Effects of pressure characteristics on transfection efficiency in laser-induced stress wave-mediated gene delivery

Ando, Takahiro; Sato, Shunichi; Ashida, Hiroshi; Obara, Minoru
July 2013
Applied Physics A: Materials Science & Processing;Jul2013, Vol. 112 Issue 1, p129
Academic Journal
Laser-induced stress waves (LISWs) generated by irradiating a light-absorbing medium with a pulsed laser can transiently increase the permeability of cell membranes for gene delivery. In this study, we investigated the effects of pressure characteristics of LISWs upon gene transfection efficiency using lasers with different pulse durations: a 6-ns pulsed Nd:YAG laser and 20-ns and 200-µs pulsed ruby lasers. LISWs were generated by irradiating a black rubber disk, on which a transparent plastic sheet was adhered for confinement of the laser-produced plasma.
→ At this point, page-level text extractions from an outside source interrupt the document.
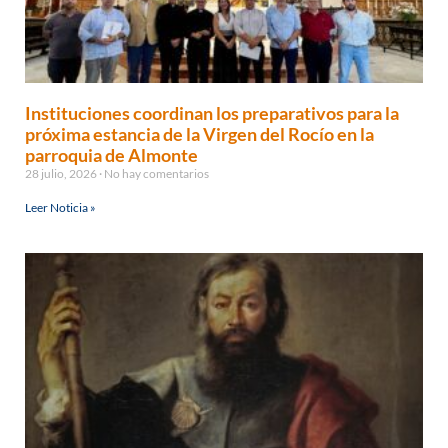
Instituciones coordinan los preparativos para la
próxima estancia de la Virgen del Rocío en la
parroquia de Almonte
28 julio, 2026
No hay comentarios
Leer Noticia »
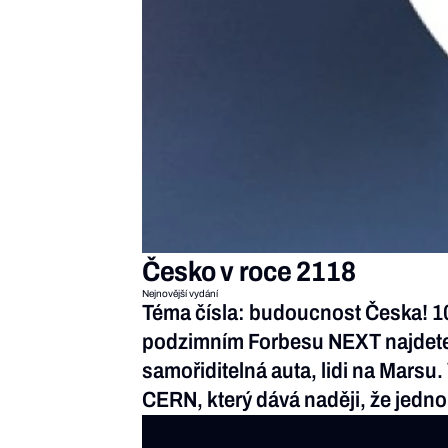
Česko v roce 2118
Nejnovější vydání
Téma čísla: budoucnost Česka! 100
podzimním Forbesu NEXT najdete? J
samořiditelná auta, lidi na Marsu.
CERN, který dává naději, že jed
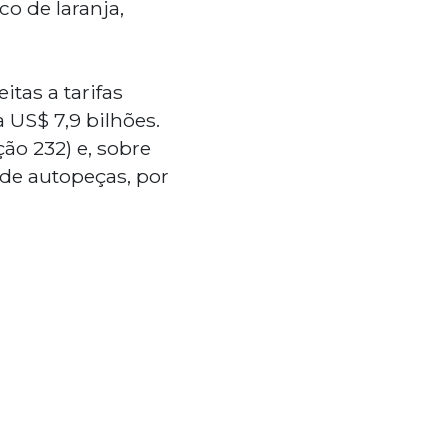
co de laranja,
itas a tarifas
 US$ 7,9 bilhões.
ão 232) e, sobre
de autopeças, por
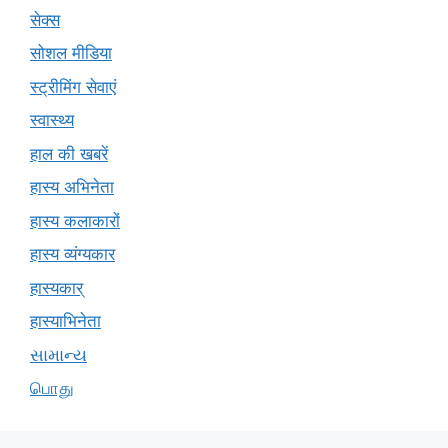
सेक्स
सोशल मीडिया
स्ट्रीमिंग सेवाएं
स्वास्थ्य
हाल की खबरें
हास्य अभिनेता
हास्य कलाकारों
हास्य व्यंग्यकार
हास्यकार्
हास्याभिनेता
સામાન્ય
பொது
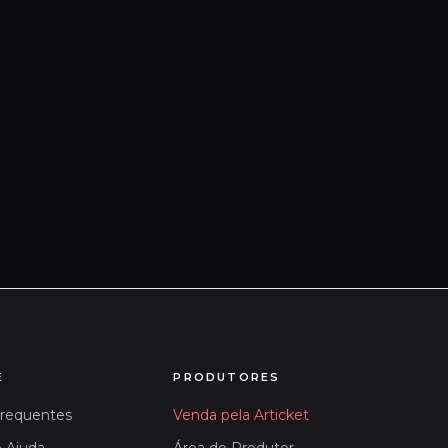
E
PRODUTORES
Frequentes
Venda pela Articket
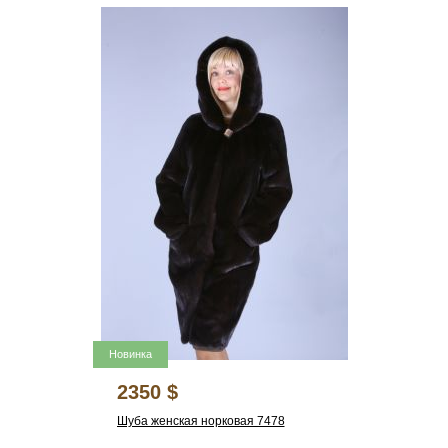
Новинка
2350 $
Шуба женская норковая 7478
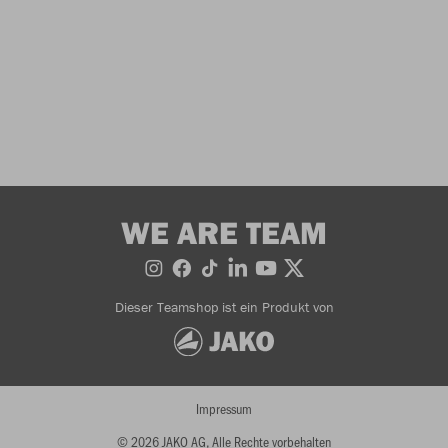
WE ARE TEAM
Dieser Teamshop ist ein Produkt von
Impressum
© 2026 JAKO AG, Alle Rechte vorbehalten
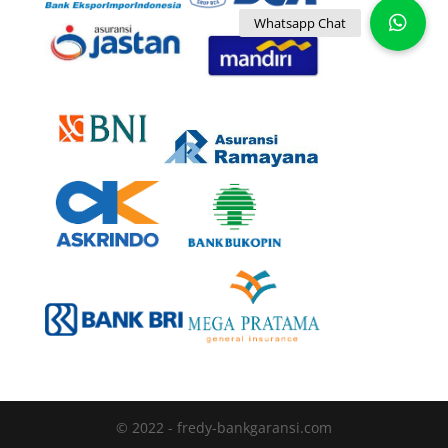
© 2022 - fredy-bankgaransi.com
Rat dorsal skin was injected with plasmid DNA coding for luciferase, to which LISWs were applied. With nanosecond laser pulses, transfection efficiency increased linearly with increasing positive peak pressure in the range of 35 to 145 MPa, the corresponding impulse ranging from 10 to 40 Pa⋅s. With 200-µs laser pulses, on the other hand, efficient gene expression was observed by the application of LISWs even with a 10-fold-lower peak pressure (∼5 MPa), the corresponding impulse being as large as 430 Pa⋅s. These results indicate that even at low peak pressures, efficient transfection can be achieved by extending the pressure duration and hence by increasing the impulse of LISWs, while the averaged expression efficiencies were relatively low.